Balyoz davasında 18 yıl hapse mahkum edilen emekli Orgeneral Ergin Saygun'un GATA'da yatarken kaleme aldığı günlükleri 'Türk Ordusuna Balyoz' adıyla kitaplaştı.
Saygun, kitabında 2007 yılında çok tartışılan 'Hudson Senaryosu'ndan ABD Büyükelçisi Francis Ricciardone ile ilişkilerine kadar birçok konuda önemli bilgiler verdi. 2003 yılında Cumhuriyet gazetesinde Ergenekon davası tutuklusu Mustafa Balbay'a ait
'Genç Subaylar Tedirgin' manşetinin 'önce Amerika'da oynanmış olduğu' mesajını veren emekli Orgeneral Saygun, bu haberin Amerika'da 1999 yılında senaryo olarak ele alındıktan 4 yıl sonra Türkiye'de uygulandığına dikkat çekti.
Genelkurmay eski İkinci Başkanı, emekli Orgeneral Ergin Saygun, GATA'da tedavi gördüğü süre içerisinde kaleme aldığı notlarını 'Türk Ordusuna Balyoz' adıyla kitaplaştırdı. Yakın tarihe ilişkin önemli bilgilerin yer aldığı kitabında Saygun, 2007 yılında kamuoyunda çok tartışılan 'Hudson Senaryosu'na dair değerlendirmelerini anlattı. ABD'nin başkenti Washington'daki Hudson Entstitüsü'nde
'PKK'nın Beyoğlu'nda bomba patlatması', '50 kişinin patlamada ölmesi', 'dönemin Anayasa Mahkemesi Başkanı Tülay Tuğcu'nun suikastle öldürülmesi' gibi senaryoların tartışıldığı 13 Haziran 2007 tarihli toplantının içeriğinin Prof. Henri Barkey tarafından dışarı sızdırıldığını aktaran Saygun, 'Gizlilik, bu seminerleri düzenleyenler ve katılımcıları tarafından titizlikle korunan bir prensiptir. Hudson'da ise bu kural ihlal edildi' dedi. Saygun, Türk askeri heyetinin de katıldığı toplantıda 'Amerika'nın PKK'nın Kuzey Irak'taki liderlerini yakalayıp Türkiye'ye teslim etmesi' tartışılırken, bir Türk subayın
'PKK liderleri bu aşamada yakalanıp teslim edilirse siyasi açıdan AK Parti'ye fayda sağlar' diyerek bu ihtimale karşı çıkmasının basına yansıdığını hatırlattı. Gizli kalması gereken bilgilerin dışarı sızmasıyla ilgili ABD'li Henri Barkey'i suçlayan Saygun, 'İçeride ne konuşulursa konuşulsun, siz bunlar konuşuldu deyin, diyerek ortam hazırlaması yapılmıştır. Barkey, TSK düşmanı ve PKK hayranıdır' ifadelerini kullandı.
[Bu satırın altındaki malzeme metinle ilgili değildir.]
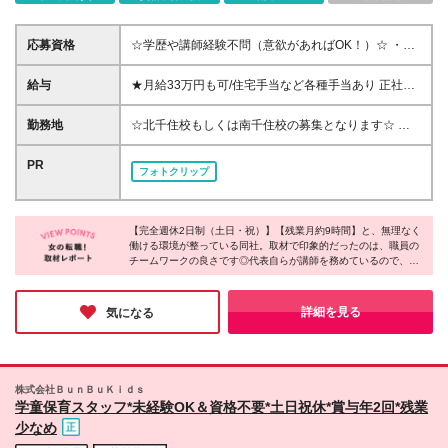
応募資格
☆学歴や講師経験不問（意欲があればOK！）☆ ・基
本的なPC操作ができる方 ・英語力をお持ちの方 （目
安）日常会話レベルでOK！ 「英語を活かして働きた
給与
★月給33万円も可/住宅手当など各種手当あり 正社員
い！」 「子どもは好きだけど教えるお仕事は未経
／月給23.5万円～33万円 ※スキルや経験に応じて決
験」 そんな方も大歓迎です♪
定します ※残業代は別途全額支給 ※保育士資格をお持
勤務地
☆北千住校もしくは南千住校の募集となります☆ ＜
ちの方は手当を付与します ※試用期間3ヶ月間あり
北千住校＞ 東京都足立区足立1-3-11 (本校） 東京都足
（期間中の給与・待遇に差異はありません） パート
立区足立1-29-3 (アネックスビル） ＜南千住校＞ 東京
PR
フォトクリップ
／時給1200円～1800円＋通勤手当など ※スキルや経
都荒川区南千住1-43-1 ※雇用形態による勤務地の差異
験に応じて決定します ※残業代は別途全額支給 ※試用
はありません (変更の範囲)上記を除く当社関連勤務地
期間3ヶ月間あり（期間中の給与・待遇に差異はあり
ません）
【完全週休2日制（土日・祝）】【残業月約9時間】と、無理なく
働ける環境が整っている同社。取材で印象的だったのは、職員の
チームワークの良さです◎代表自らが講師を務めているので、現
場の困ったこともすぐに相談できる環境なのだそう！子供たちの
笑い声はもちろん、職員の笑顔も印象的でした♪幼稚部はオール
イングリッシュ、未就園児は日本語でOKなので、「英語が好
詳細を見る
気になる
き！子供が好き！」という方にピッタリな環境だと思います◎
株式会社ＢｕｎＢｕＫｉｄｓ
学童保育スタッフ*未経験OK＆資格不要*土日祝休*賞与年2回*残業
少なめ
'SENARYOYU SEN Mİ YAZDIN?'
Hudson'da tartışılan senaryoyu kendisinin yazıp yazmadığının gözaltındayken kendisine sorulduğunu belirten Saygun, şunları aktardı: 'Emniyetteki sorgulamamda 'Hudson'daki seminerin senaryosu ile bu davanın (Balyoz) iddianamesi arasında çok büyük benzerlikler olduğu'na işaretle, Hudson senaryosunu benim yazıp yazmadığını sordular.
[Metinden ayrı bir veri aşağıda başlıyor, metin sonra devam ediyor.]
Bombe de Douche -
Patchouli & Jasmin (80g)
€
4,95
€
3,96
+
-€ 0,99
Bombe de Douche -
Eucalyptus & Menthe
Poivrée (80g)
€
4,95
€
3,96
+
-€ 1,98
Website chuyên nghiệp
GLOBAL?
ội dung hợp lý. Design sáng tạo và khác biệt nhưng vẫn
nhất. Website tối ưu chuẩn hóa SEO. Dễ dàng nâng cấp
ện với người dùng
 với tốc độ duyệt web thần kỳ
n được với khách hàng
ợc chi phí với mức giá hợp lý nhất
'Yazmadım' dedim. Sonradan bunu emekli Tuğgeneral Süha Tanyeri'yle irtibatlandırdıkları ortaya çıktı. Tanyeri o zaman Genelkurmay Stratejik Araştırmalar ve Etüd Merkezi (SAREM) Başkanı idi. Yani 'senaryo burada yazıldı, Süha da oraya götürdü' gibi bir bağ. SAREM heyeti, benzer stratejik düşünce kuruluşlarıyla tanışmak, kendilerini tanıtmak için yurt dışında ve Amerika'da bir inceleme gezisindeydi. Ziyaret edeceği yerler arasında Hudson Enstitüsü'de bulunmaktaydı. Enstitüyü ziyaretleri esnasında da devam etmekte olan semineri bir müddet izlemişlerdir. Seminere aktif olarak katılmaları mümkün değildir, bu konuda kendilerine müsaade verilmemiştir.'
BALBAY'IN HABERİ SONRASI MEKTUP KAMPANYASI BAŞLADI
ABD'de oynanan bazı 'senaryo'ların daha sonra Türkiye'de meydana gelen olaylarla benzeşmesine dikkat çeken Saygun, 2003 yılında Cumhuriyet gazetesinde şimdiki Ergenekon tutuklusu Mustafa Balbay imzalı 'Genç Subaylar Tedirgin' manşetinin daha önce Amerika'da oynanmış olduğunu kaydetti. '1999 yılında, ABD Milli Güvenlik Akademisi'nde Ortadoğu Uzmanı Judith S. Yaphe tarafından ABD'nin iç savaş senaryoları kapsamında yazılan yeni bir raporda, Türkiye'de ordu ile türbanlı öğrenciler arasında çatışma çıkacağı, gelişmelerden rahatsız olan genç subayların orduya başkaldıracağı yolunda ifadeler yer almaktadır' diyen Saygun, 'Benden de şikayet' başlıklı günlüğünün devamındaki notlarında ise şunları belirtti:
'23 Mayıs 2003 tarihinde, Cumhuriyet Gazetesi'nde 'Genç Subayların' Genelkurmay Başkanı Org. Hilmi Özkök'e gönderdikleri ve kendisinden, başarısız olduğu için görevi bırakmasını talep ettikleri bir mektup yer almıştır. Bu mektupta NATO'da Türkiye'nin askeri temsilcisi olarak benden de şikayet ediliyordu. Basında yer alan haberlere göre; bu mektupları 'Bir Grup Genç Subay', 'Genç Subaylar Adına', '33 Subay ve Astsubay Adına', 'Kulelili Subaylar', '1986 Mezunu Subaylar', 'Ata'nın Askerleri' gibi başlıklarla yazılmış mektuplar takip etti.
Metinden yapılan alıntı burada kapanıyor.